What is expected | Restate each record below word for word, skipping images.

Records from a data source
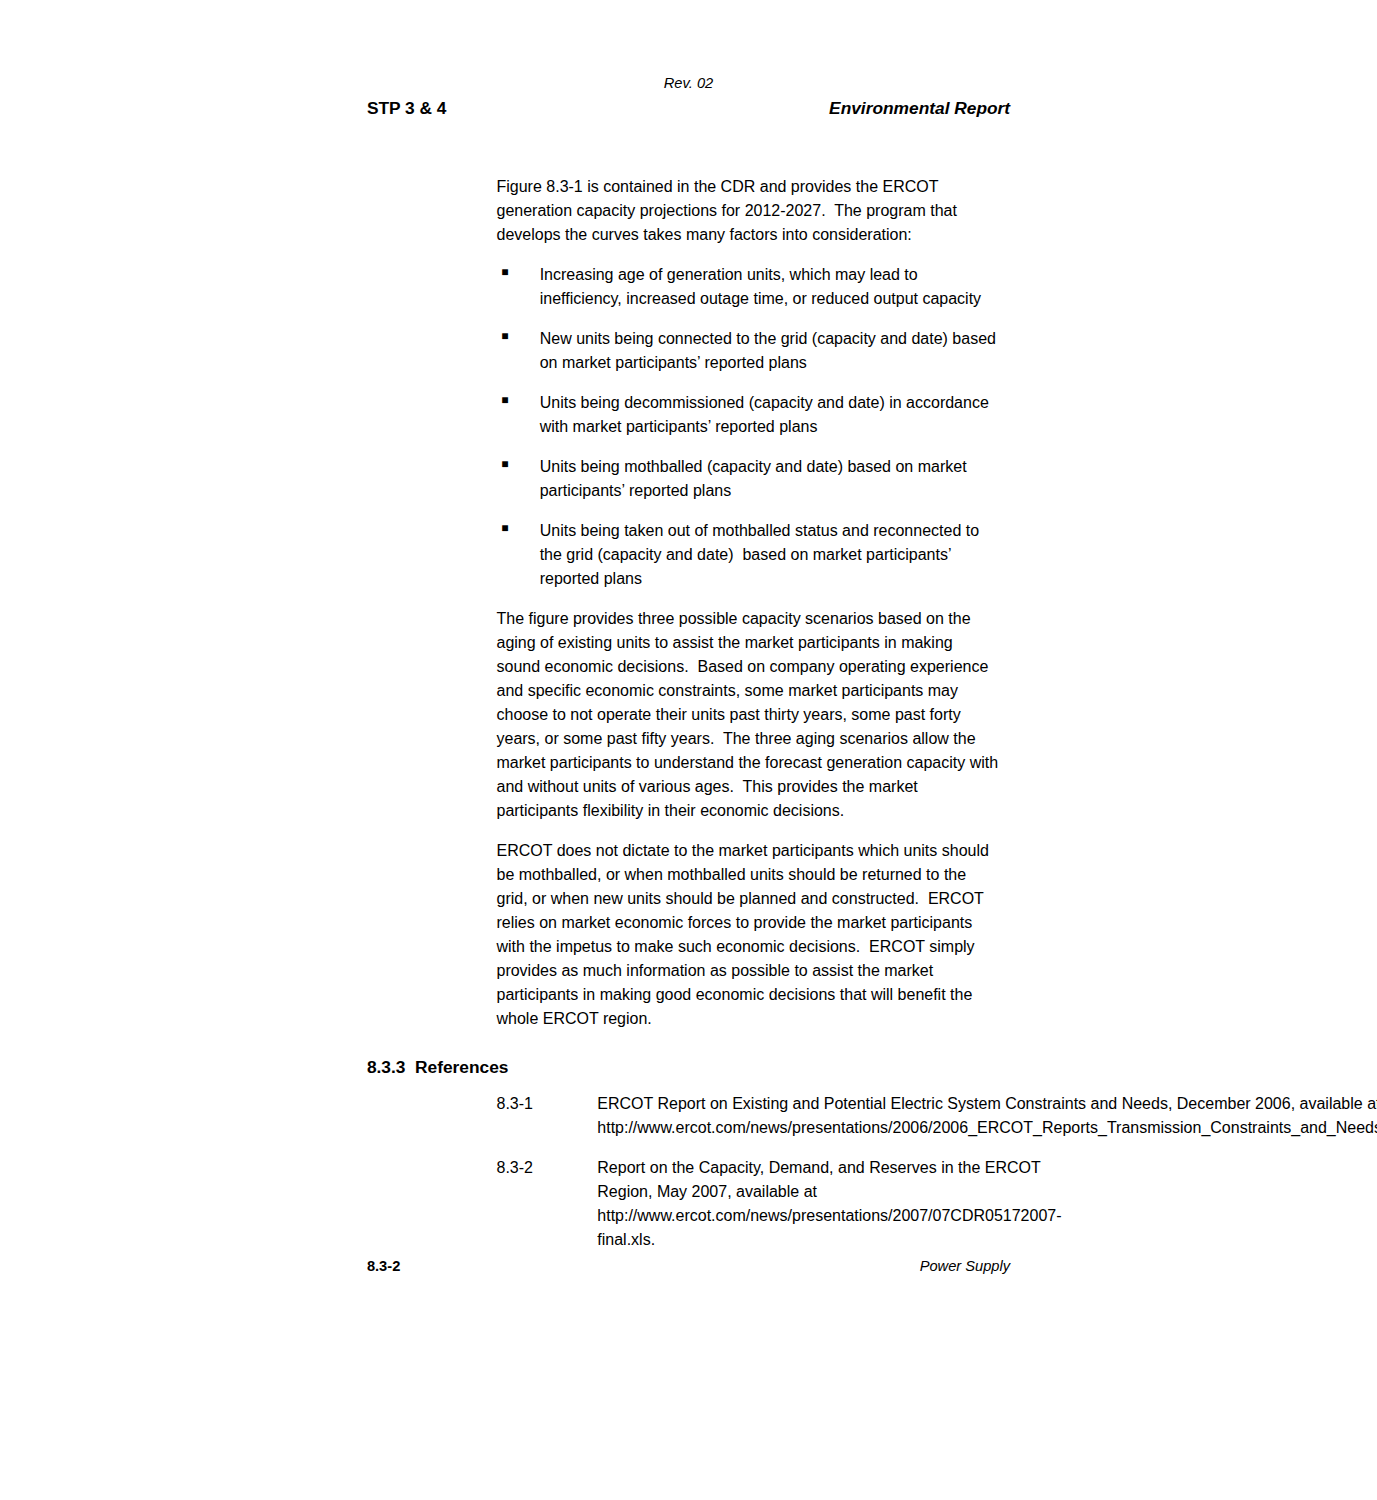Rev. 02
STP 3 & 4
Environmental Report
Figure 8.3-1 is contained in the CDR and provides the ERCOT generation capacity projections for 2012-2027. The program that develops the curves takes many factors into consideration:
Increasing age of generation units, which may lead to inefficiency, increased outage time, or reduced output capacity
New units being connected to the grid (capacity and date) based on market participants’ reported plans
Units being decommissioned (capacity and date) in accordance with market participants’ reported plans
Units being mothballed (capacity and date) based on market participants’ reported plans
Units being taken out of mothballed status and reconnected to the grid (capacity and date) based on market participants’ reported plans
The figure provides three possible capacity scenarios based on the aging of existing units to assist the market participants in making sound economic decisions. Based on company operating experience and specific economic constraints, some market participants may choose to not operate their units past thirty years, some past forty years, or some past fifty years. The three aging scenarios allow the market participants to understand the forecast generation capacity with and without units of various ages. This provides the market participants flexibility in their economic decisions.
ERCOT does not dictate to the market participants which units should be mothballed, or when mothballed units should be returned to the grid, or when new units should be planned and constructed. ERCOT relies on market economic forces to provide the market participants with the impetus to make such economic decisions. ERCOT simply provides as much information as possible to assist the market participants in making good economic decisions that will benefit the whole ERCOT region.
8.3.3 References
8.3-1
ERCOT Report on Existing and Potential Electric System Constraints and Needs, December 2006, available at http://www.ercot.com/news/presentations/2006/2006_ERCOT_Reports_Transmission_Constraints_and_Needs.pdf.
8.3-2
Report on the Capacity, Demand, and Reserves in the ERCOT Region, May 2007, available at http://www.ercot.com/news/presentations/2007/07CDR05172007-final.xls.
8.3-2
Power Supply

Output |
Rev. 02
STP 3 & 4
Environmental Report
Figure 8.3-1 is contained in the CDR and provides the ERCOT generation capacity projections for 2012-2027. The program that develops the curves takes many factors into consideration:
Increasing age of generation units, which may lead to inefficiency, increased outage time, or reduced output capacity
New units being connected to the grid (capacity and date) based on market participants’ reported plans
Units being decommissioned (capacity and date) in accordance with market participants’ reported plans
Units being mothballed (capacity and date) based on market participants’ reported plans
Units being taken out of mothballed status and reconnected to the grid (capacity and date) based on market participants’ reported plans
The figure provides three possible capacity scenarios based on the aging of existing units to assist the market participants in making sound economic decisions. Based on company operating experience and specific economic constraints, some market participants may choose to not operate their units past thirty years, some past forty years, or some past fifty years. The three aging scenarios allow the market participants to understand the forecast generation capacity with and without units of various ages. This provides the market participants flexibility in their economic decisions.
ERCOT does not dictate to the market participants which units should be mothballed, or when mothballed units should be returned to the grid, or when new units should be planned and constructed. ERCOT relies on market economic forces to provide the market participants with the impetus to make such economic decisions. ERCOT simply provides as much information as possible to assist the market participants in making good economic decisions that will benefit the whole ERCOT region.
8.3.3 References
8.3-1
ERCOT Report on Existing and Potential Electric System Constraints and Needs, December 2006, available at http://www.ercot.com/news/presentations/2006/2006_ERCOT_Reports_Transmission_Constraints_and_Needs.pdf.
8.3-2
Report on the Capacity, Demand, and Reserves in the ERCOT Region, May 2007, available at http://www.ercot.com/news/presentations/2007/07CDR05172007-final.xls.
8.3-2
Power Supply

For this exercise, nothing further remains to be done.